Today marks 60 days after President Trump issued an executive order that called for government agencies to have conducted security reviews with accompanying recommendations as to what steps will be taken to secure the country’s critical infrastructure, networks and data. It seems clear that the President has good intentions with this aggressive stance. As a security professional, I welcome a stronger cyber security posture across both the public and private sector. However, based on experiences with similar implementations, it’s reasonable to speculate this effort will only be enough to kick start the ultimate, primary task we face. And, believe me, time is of the essence.

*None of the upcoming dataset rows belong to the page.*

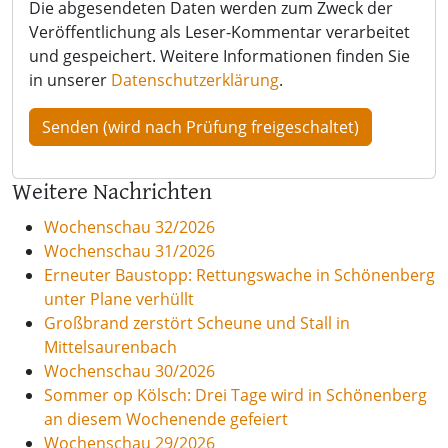
Die abgesendeten Daten werden zum Zweck der
Veröffentlichung als Leser-Kommentar verarbeitet
und gespeichert. Weitere Informationen finden Sie
in unserer
Datenschutzerklärung
.
Weitere Nachrichten
Wochenschau 32/2026
Wochenschau 31/2026
Erneuter Baustopp: Rettungswache in Schönenberg
unter Plane verhüllt
Großbrand zerstört Scheune und Stall in
Mittelsaurenbach
Wochenschau 30/2026
Sommer op Kölsch: Drei Tage wird in Schönenberg
an diesem Wochenende gefeiert
Wochenschau 29/2026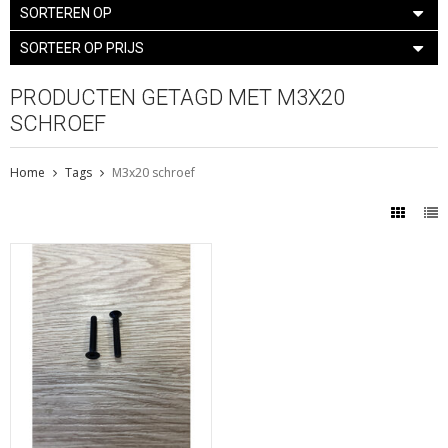
SORTEREN OP
SORTEER OP PRIJS
PRODUCTEN GETAGD MET M3X20
SCHROEF
Home
Tags
M3x20 schroef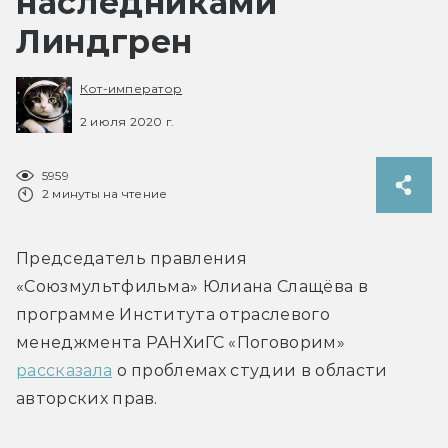
наследниками
Линдгрен
Кот-император
2 июля 2020 г.
5959
2 минуты на чтение
Председатель правления 
«Союзмультфильма» Юлиана Слащёва в 
программе Института отраслевого 
менеджмента РАНХиГС «Поговорим» 
рассказала
 о проблемах студии в области 
авторских прав.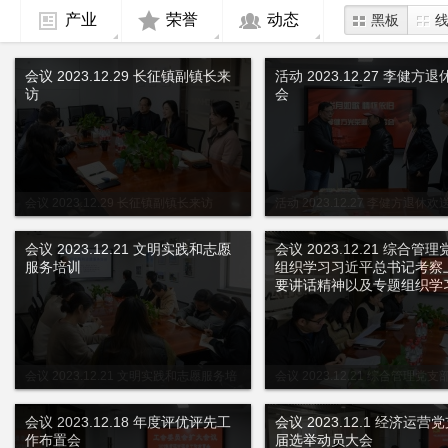
产业
荣誉
动态
黑板
会议 2023.12.29 长征镇副镇长来
活动 2023.12.27 李健方
访
会
会议 2023.12.29 长征镇副镇长来访
活动 2023.12.27 李健方退休欢
会议 2023.12.21 文明实践和志愿
会议 2023.12.21 综合管
服务培训
组织学习习近平总书记考察
要讲话精神以及专题组织学
会议 2023.12.21 文明实践和志愿服务培
会议 2023.12.21 综合管理党
训
习近平总书记考察上海重要讲话精
题组织学习会
会议 2023.12.18 年度评优评先工
会议 2023.12.1 经济运营
作布置会
届选举动员大会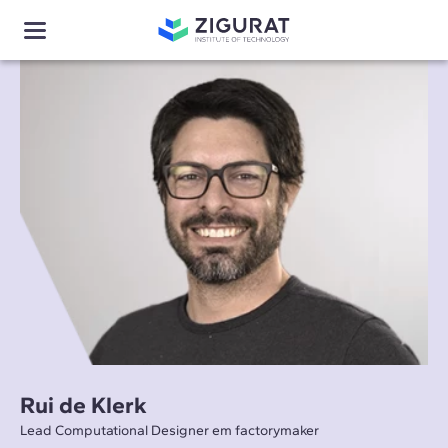
Rui de Klerk
Lead Computational Designer em factorymaker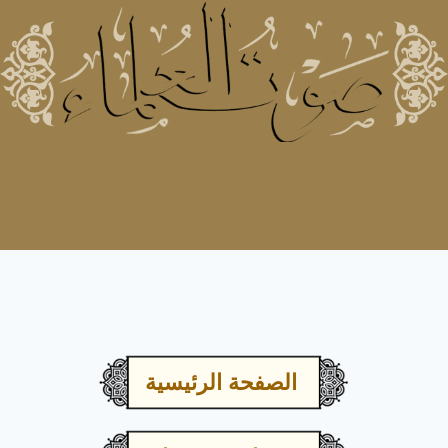
الصفحة الرئيسية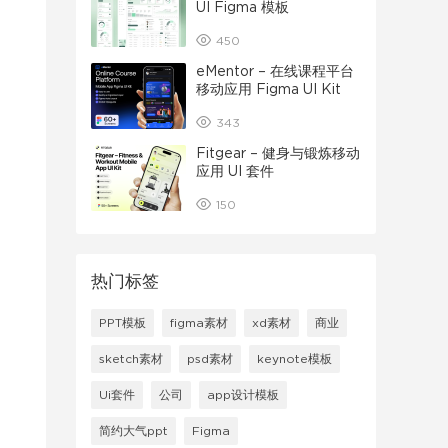
UI Figma 模板
450
eMentor – 在线课程平台
移动应用 Figma UI Kit
343
Fitgear – 健身与锻炼移动
应用 UI 套件
150
热门标签
PPT模板
figma素材
xd素材
商业
sketch素材
psd素材
keynote模板
Ui套件
公司
app设计模板
简约大气ppt
Figma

The May 11 mandate seems to be an initial gesture to demonstrate that the President and his administration are “thinking about cyber security.” With the recent wave of massive global attacks via the WannaCry and Petya ransomware that crippled major enterprises and critical infrastructure, they had better be. It would be ideal if this push to review cyber-security practices could serve as the foundation of meaningful changes in civilian and military agencies, and hopefully it will be. But, consistency is key and this means that unlike previous administrations, our commander-in-chief will need to follow up with an actual policy with teeth and driven by the findings of this review.
And, after the facts have been gathered and the results discussed, what would a cyber security plan look like? There is no question that the task will be daunting. There’s much to consider from a cyber perspective. After all, we’re in the midst of a fiscally challenging environment with diverse departments and agencies with very different missions and funding levels. A single comprehensive strategy will be a tall order to produce and, if such a strategy materializes, the intricacies will most certainly be extremely complex.
With the volume, sophistication and aggressiveness of cyber threats rising, the time for talk and pontification must cease. Our leaders should not deliver legislation that is all bark and no bite. Given there has been more emphasis on cyber security in the first 100 days of his presidency than any previous administration, the topic can no longer be relegated to the background.
This new battlefield must be defined as one of the biggest national security issues we have with appropriate resources and funding made available. While the U.S. has consistently been a leader in this realm, we must use that position to accelerate further and stay ahead of those that would do us harm.
Let’s trust this executive order will continue to reverberate and support a mentality of cyber awareness for years to come.